◆ **Work item**: Copy the data exactly, pictures aside.

◆ **Items from a data source**:
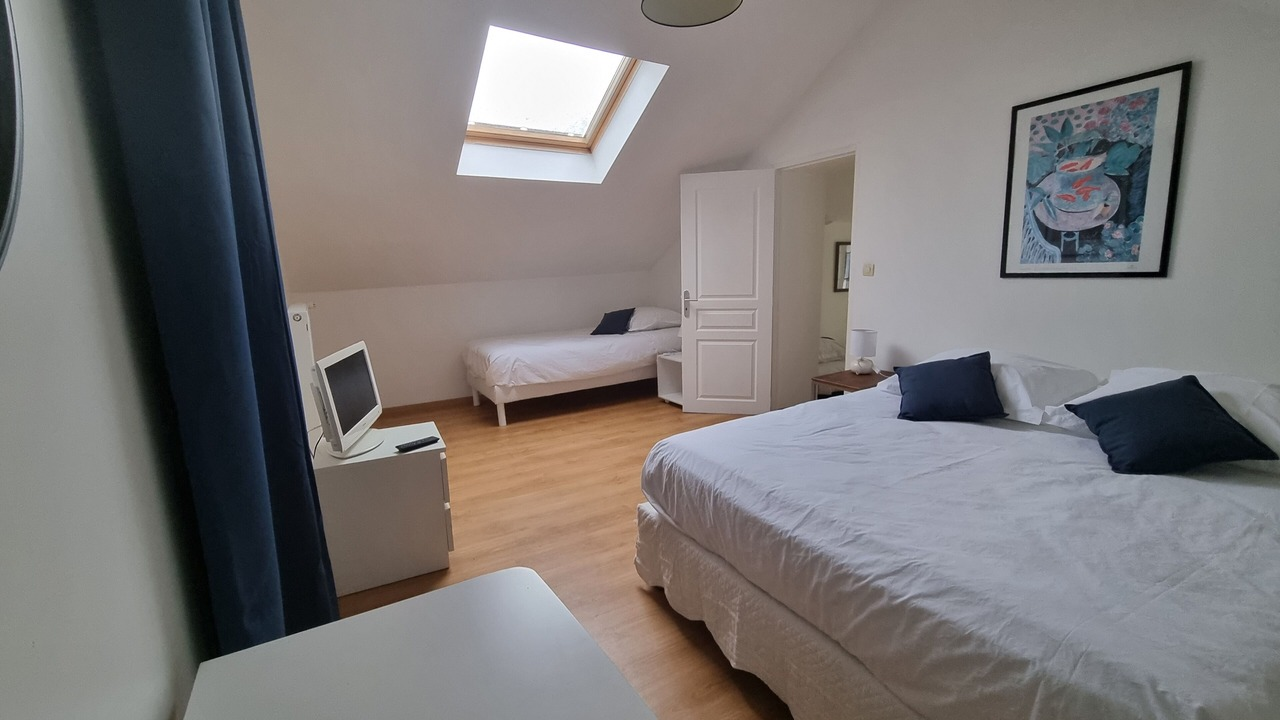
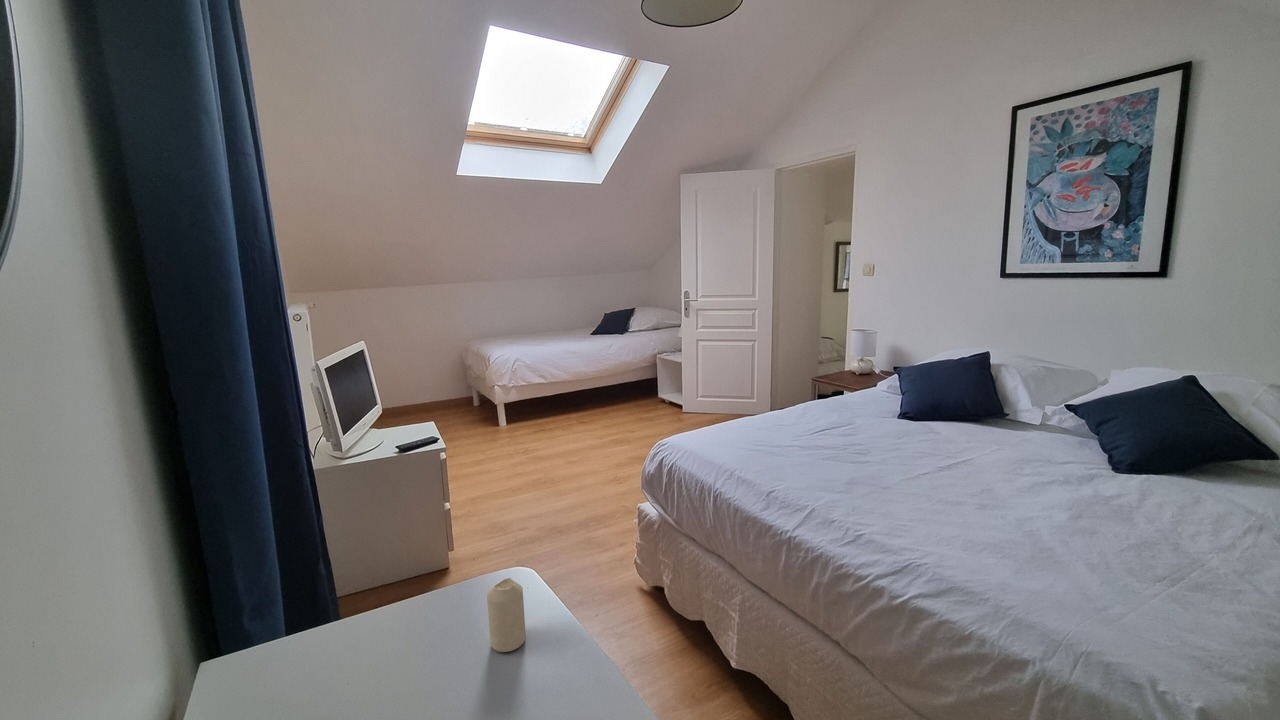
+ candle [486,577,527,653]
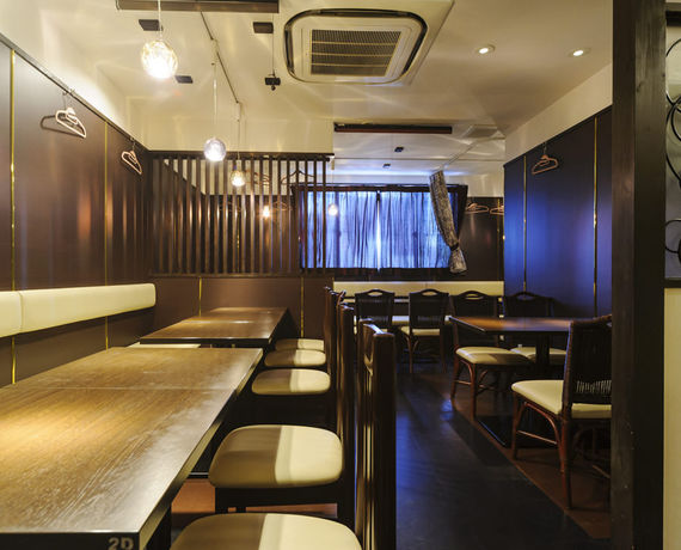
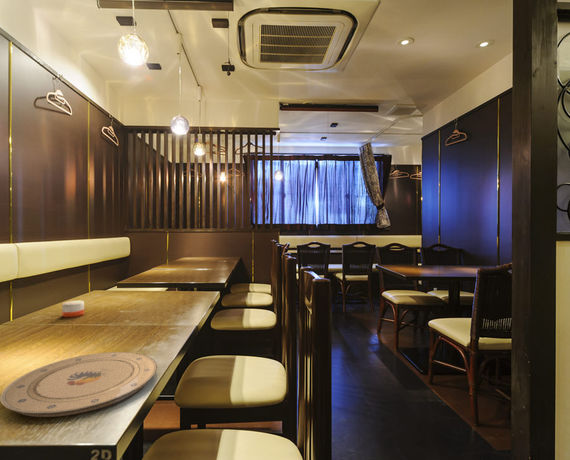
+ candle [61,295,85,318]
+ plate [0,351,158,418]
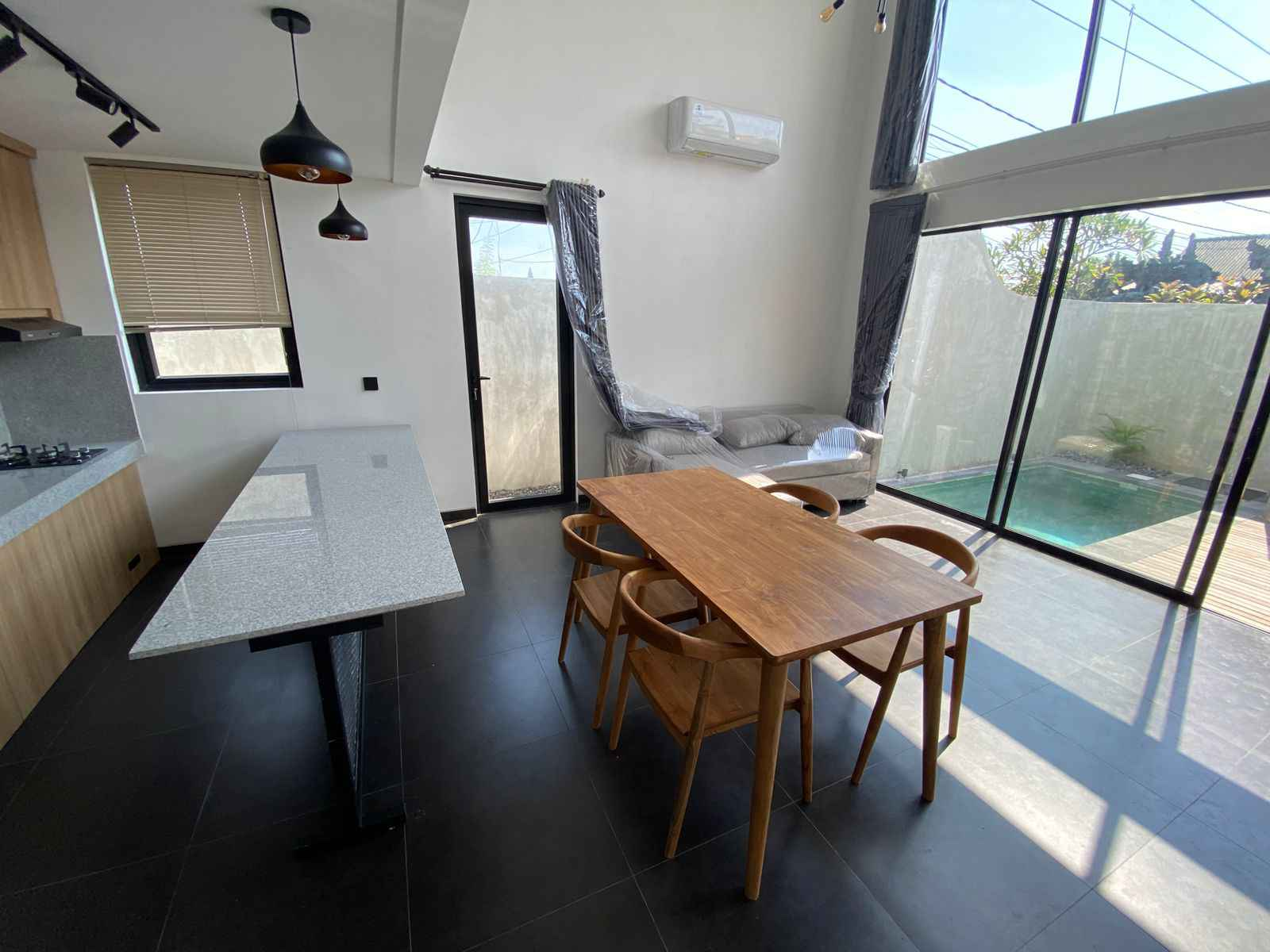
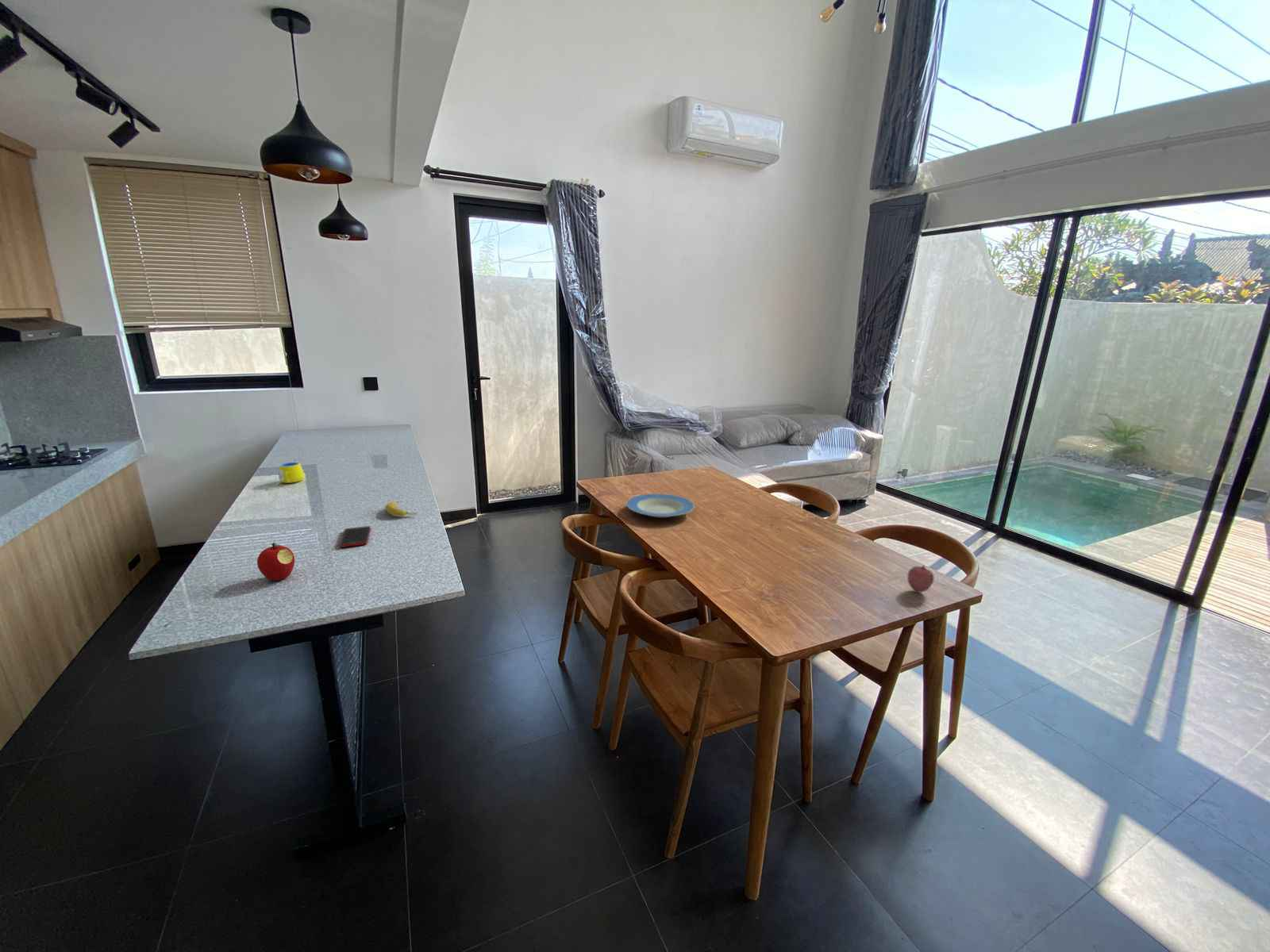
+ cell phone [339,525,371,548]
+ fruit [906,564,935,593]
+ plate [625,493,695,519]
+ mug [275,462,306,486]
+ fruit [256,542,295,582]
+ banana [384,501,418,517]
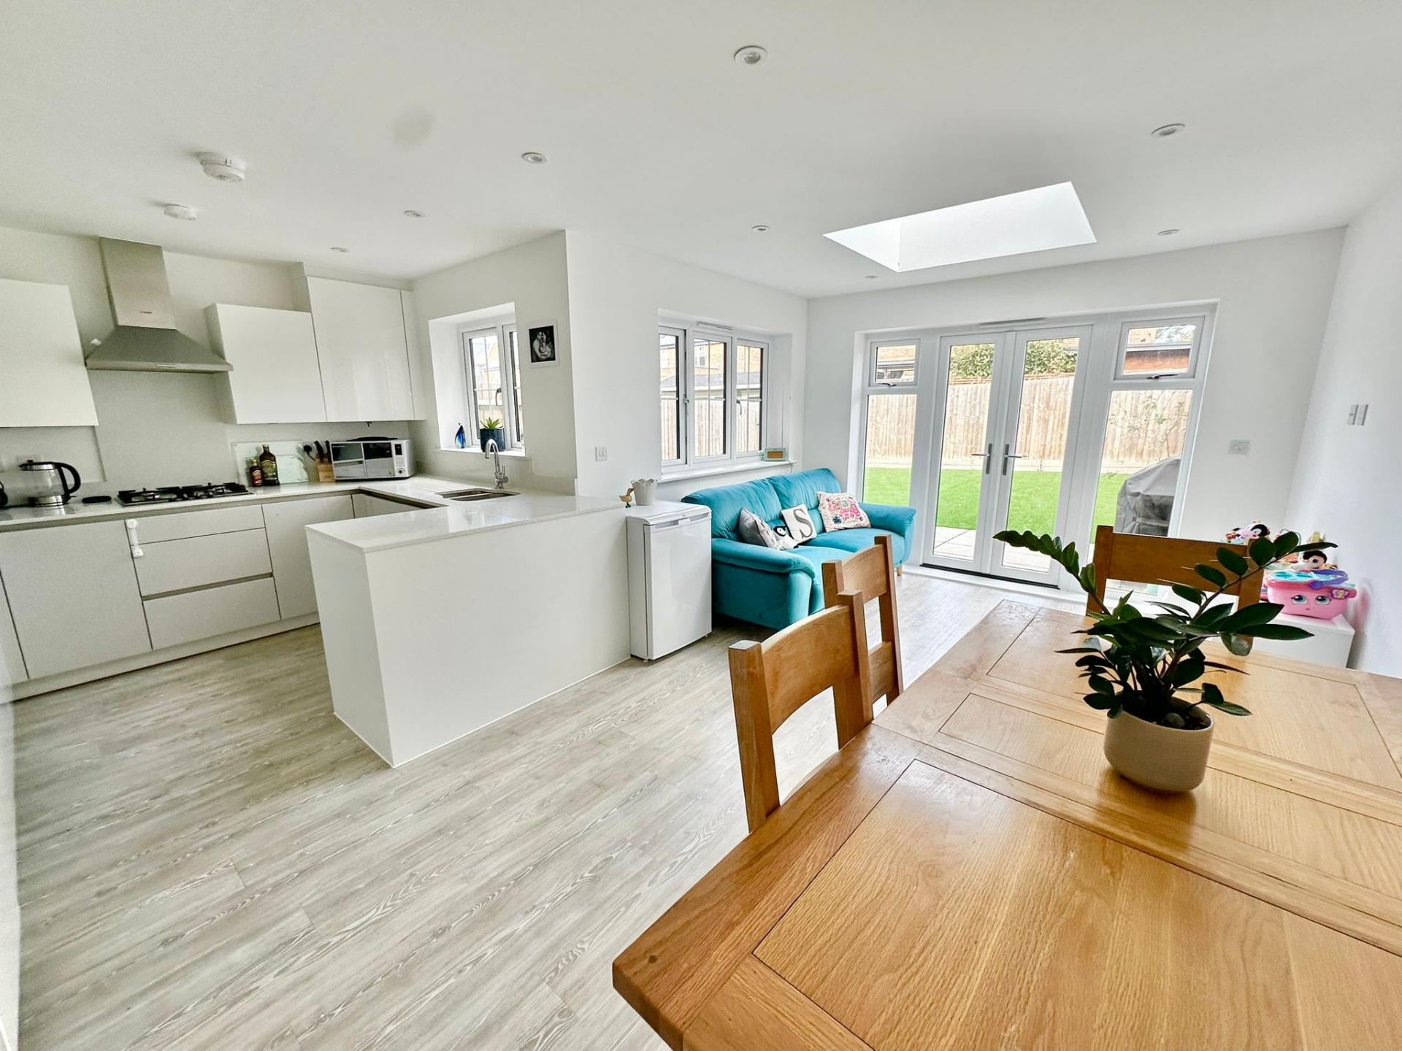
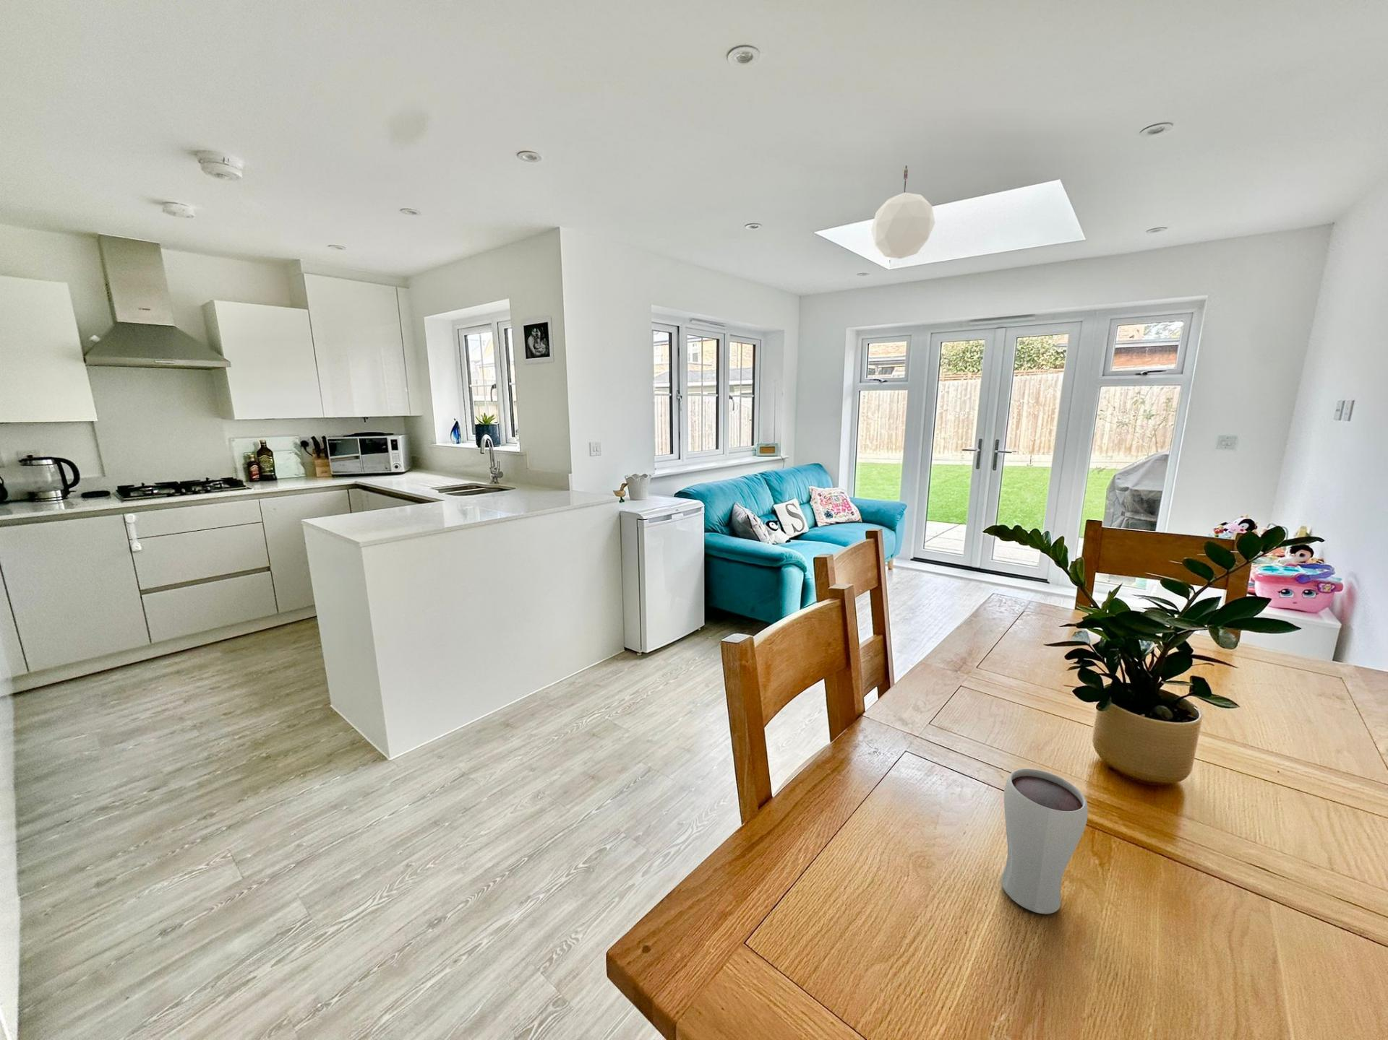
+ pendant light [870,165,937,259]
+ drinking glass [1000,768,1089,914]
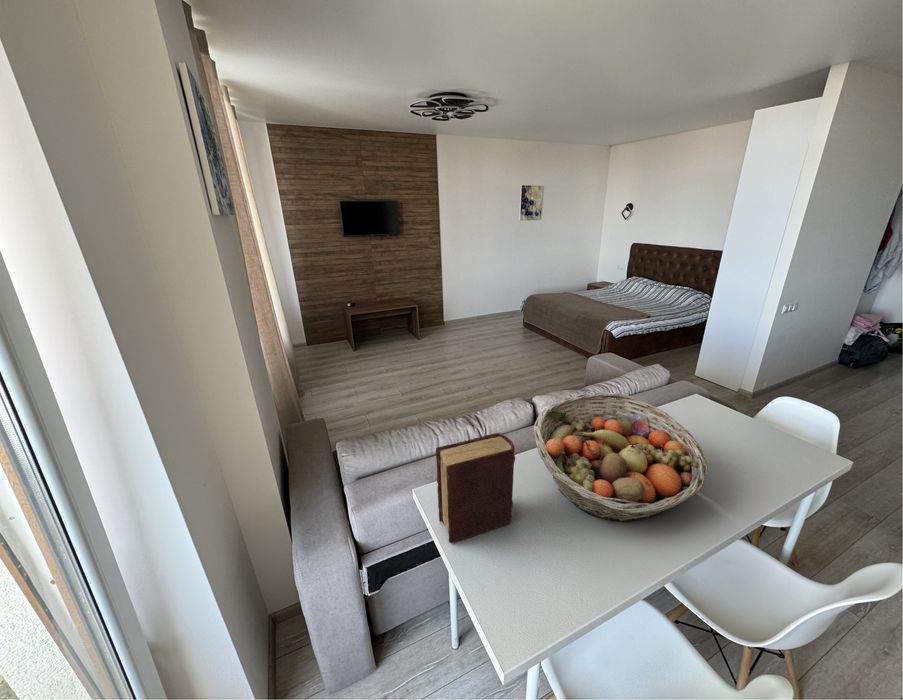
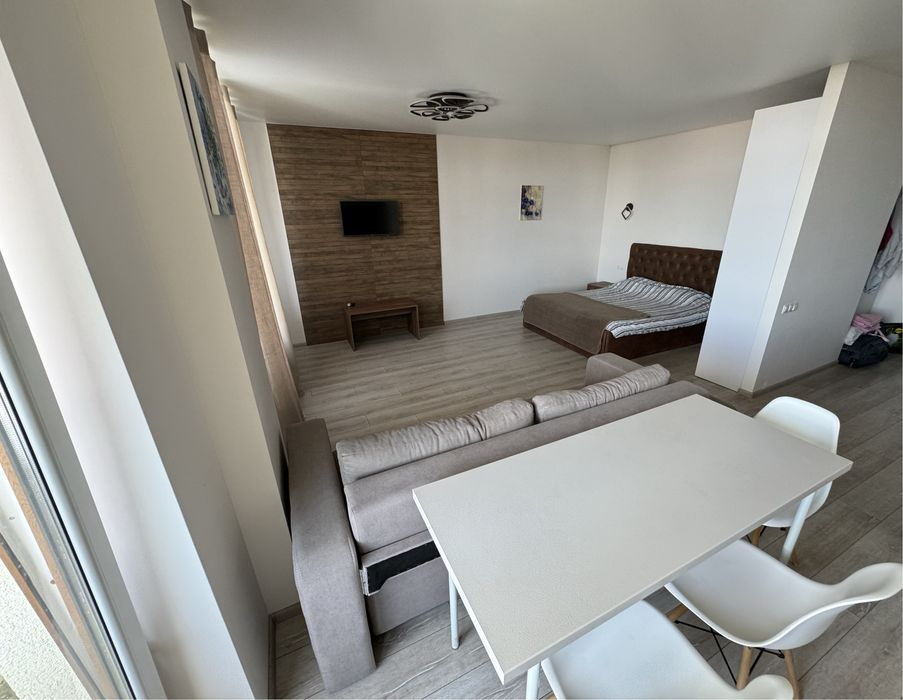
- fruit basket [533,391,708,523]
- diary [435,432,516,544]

◆ **Task result**:
+ candle [486,577,527,653]
+ candle [61,295,85,318]
+ plate [0,351,158,418]
+ cell phone [339,525,371,548]
+ fruit [906,564,935,593]
+ plate [625,493,695,519]
+ mug [275,462,306,486]
+ fruit [256,542,295,582]
+ banana [384,501,418,517]
+ pendant light [870,165,937,259]
+ drinking glass [1000,768,1089,914]
- fruit basket [533,391,708,523]
- diary [435,432,516,544]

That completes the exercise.